Additionally, when travelling it’s worth instructing staff to not use free Wi-Fi; it is through this commonly available convenience that cyber thieves can easily acquire information.
There are two ways around this: the first approach is to purchase a mobile Wi-Fi hotspot to use on business trips. These are either plugged into the laptop to provide instant secure internet, or certain models can be placed somewhere nearby in the room, not plugged into the laptop and again, provide secure internet access. Mobile Wi-Fi hotspots are an easy method of defending against free Wi-Fi hacks.

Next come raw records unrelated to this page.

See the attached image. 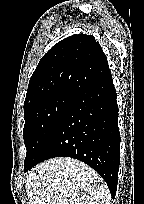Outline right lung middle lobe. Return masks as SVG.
<instances>
[{"mask_svg":"<svg viewBox=\"0 0 144 204\" xmlns=\"http://www.w3.org/2000/svg\"><path fill=\"white\" fill-rule=\"evenodd\" d=\"M74 97L71 93H60L24 109L23 137L27 149L24 172L33 164L38 151Z\"/></svg>","mask_w":144,"mask_h":204,"instance_id":"right-lung-middle-lobe-1","label":"right lung middle lobe"}]
</instances>
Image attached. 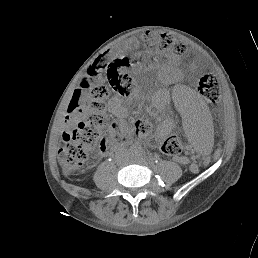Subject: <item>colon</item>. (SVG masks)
<instances>
[{"mask_svg": "<svg viewBox=\"0 0 258 258\" xmlns=\"http://www.w3.org/2000/svg\"><path fill=\"white\" fill-rule=\"evenodd\" d=\"M145 44L150 48L155 46L164 50L170 49L174 53L181 52L180 47L168 34L148 35L145 37ZM107 84L124 96L131 94L134 85L127 72V65L123 61L105 57L96 59L74 93L70 109L74 112L82 109L84 117L81 127L68 136L59 151V161L65 175L77 173L90 152L109 149L120 144V132L109 135L102 131L108 97ZM198 91L210 102L216 103L220 99L219 82L214 75L202 76L198 82ZM134 133L144 140L153 139L150 124L143 120L135 123ZM157 147L168 156H177L182 152L180 139L173 135L160 139Z\"/></svg>", "mask_w": 258, "mask_h": 258, "instance_id": "obj_1", "label": "colon"}]
</instances>
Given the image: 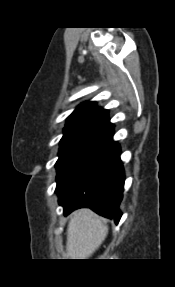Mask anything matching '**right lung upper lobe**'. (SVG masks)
<instances>
[{
  "instance_id": "right-lung-upper-lobe-1",
  "label": "right lung upper lobe",
  "mask_w": 175,
  "mask_h": 287,
  "mask_svg": "<svg viewBox=\"0 0 175 287\" xmlns=\"http://www.w3.org/2000/svg\"><path fill=\"white\" fill-rule=\"evenodd\" d=\"M88 126L113 127V124L110 123L107 110L97 107L95 102H84L67 118L64 130Z\"/></svg>"
}]
</instances>
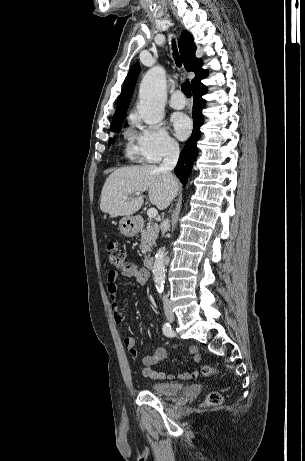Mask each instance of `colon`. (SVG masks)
<instances>
[{"instance_id":"colon-1","label":"colon","mask_w":305,"mask_h":461,"mask_svg":"<svg viewBox=\"0 0 305 461\" xmlns=\"http://www.w3.org/2000/svg\"><path fill=\"white\" fill-rule=\"evenodd\" d=\"M106 254L110 265L115 271H123L127 267L126 252L116 243H108ZM217 370L211 366H203L198 372L192 374L193 378L199 376L208 377L215 375ZM222 402V396L218 392H211L204 401L205 406H218Z\"/></svg>"}]
</instances>
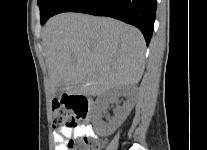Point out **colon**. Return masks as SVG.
I'll use <instances>...</instances> for the list:
<instances>
[{
	"mask_svg": "<svg viewBox=\"0 0 207 150\" xmlns=\"http://www.w3.org/2000/svg\"><path fill=\"white\" fill-rule=\"evenodd\" d=\"M88 100L76 96H68V100H54L52 102V123L54 126L77 127L87 116ZM64 150H98V145L91 144L84 139L77 143L70 140L64 143Z\"/></svg>",
	"mask_w": 207,
	"mask_h": 150,
	"instance_id": "5ec220e1",
	"label": "colon"
}]
</instances>
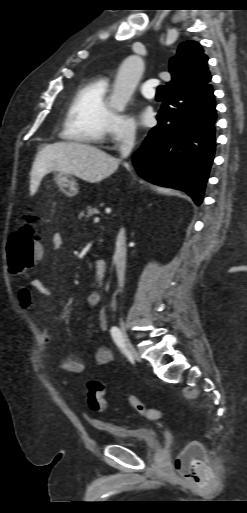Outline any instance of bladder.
Returning <instances> with one entry per match:
<instances>
[{
  "label": "bladder",
  "instance_id": "bladder-1",
  "mask_svg": "<svg viewBox=\"0 0 247 513\" xmlns=\"http://www.w3.org/2000/svg\"><path fill=\"white\" fill-rule=\"evenodd\" d=\"M95 427L110 433L119 443L135 442L143 443L150 448L158 447V439L155 432L148 428H130L109 422H97Z\"/></svg>",
  "mask_w": 247,
  "mask_h": 513
}]
</instances>
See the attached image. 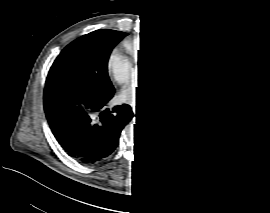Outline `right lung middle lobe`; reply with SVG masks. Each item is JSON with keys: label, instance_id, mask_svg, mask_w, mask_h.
Returning a JSON list of instances; mask_svg holds the SVG:
<instances>
[{"label": "right lung middle lobe", "instance_id": "1", "mask_svg": "<svg viewBox=\"0 0 270 213\" xmlns=\"http://www.w3.org/2000/svg\"><path fill=\"white\" fill-rule=\"evenodd\" d=\"M126 35L103 29L76 39L61 51L52 64L45 87H84L100 93L113 91L107 63L112 49Z\"/></svg>", "mask_w": 270, "mask_h": 213}]
</instances>
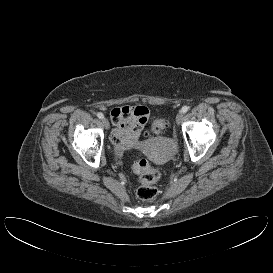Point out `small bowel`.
<instances>
[{"label": "small bowel", "mask_w": 273, "mask_h": 273, "mask_svg": "<svg viewBox=\"0 0 273 273\" xmlns=\"http://www.w3.org/2000/svg\"><path fill=\"white\" fill-rule=\"evenodd\" d=\"M115 126L111 139L118 155L128 146L136 145L147 124L149 110L144 106H123L113 108L110 113Z\"/></svg>", "instance_id": "obj_1"}]
</instances>
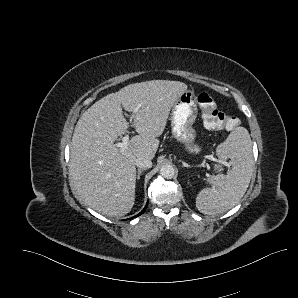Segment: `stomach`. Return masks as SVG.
<instances>
[{
	"label": "stomach",
	"instance_id": "stomach-1",
	"mask_svg": "<svg viewBox=\"0 0 298 298\" xmlns=\"http://www.w3.org/2000/svg\"><path fill=\"white\" fill-rule=\"evenodd\" d=\"M198 107L194 89H186L173 104L170 114L171 132L178 142L184 143L188 151L198 154L199 149L192 146L195 139L193 124L197 118Z\"/></svg>",
	"mask_w": 298,
	"mask_h": 298
}]
</instances>
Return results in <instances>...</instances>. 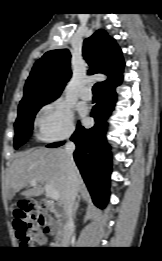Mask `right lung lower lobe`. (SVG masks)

A second approach is by purchasing a virtual private network (VPN), which is software that connects with a distant server and acts like a shield for all of your communications. It essentially encrypts all the e-mails and communication from staff members laptops, shields it when sending, decrypts it at the other end, and allows hack-free communication. There’s a wide range of VPNs on the market, but an IT consultancy would be able to provide the best advice for purchasing the right one.
Cyber security packs for smart travelling
The Australian government has a website called Smarttraveller provided by the Department of Foreign Affairs and Trade; this website provides essential information for people travelling overseas. A SME may wish to emulate this idea and generate a ‘cyber security pack’ for staff who need to travel. This pack would provide clear guidelines and expectations of cyber security for the trip.
Wherever your staff may be, don’t let them get caught unaware by cybercriminals.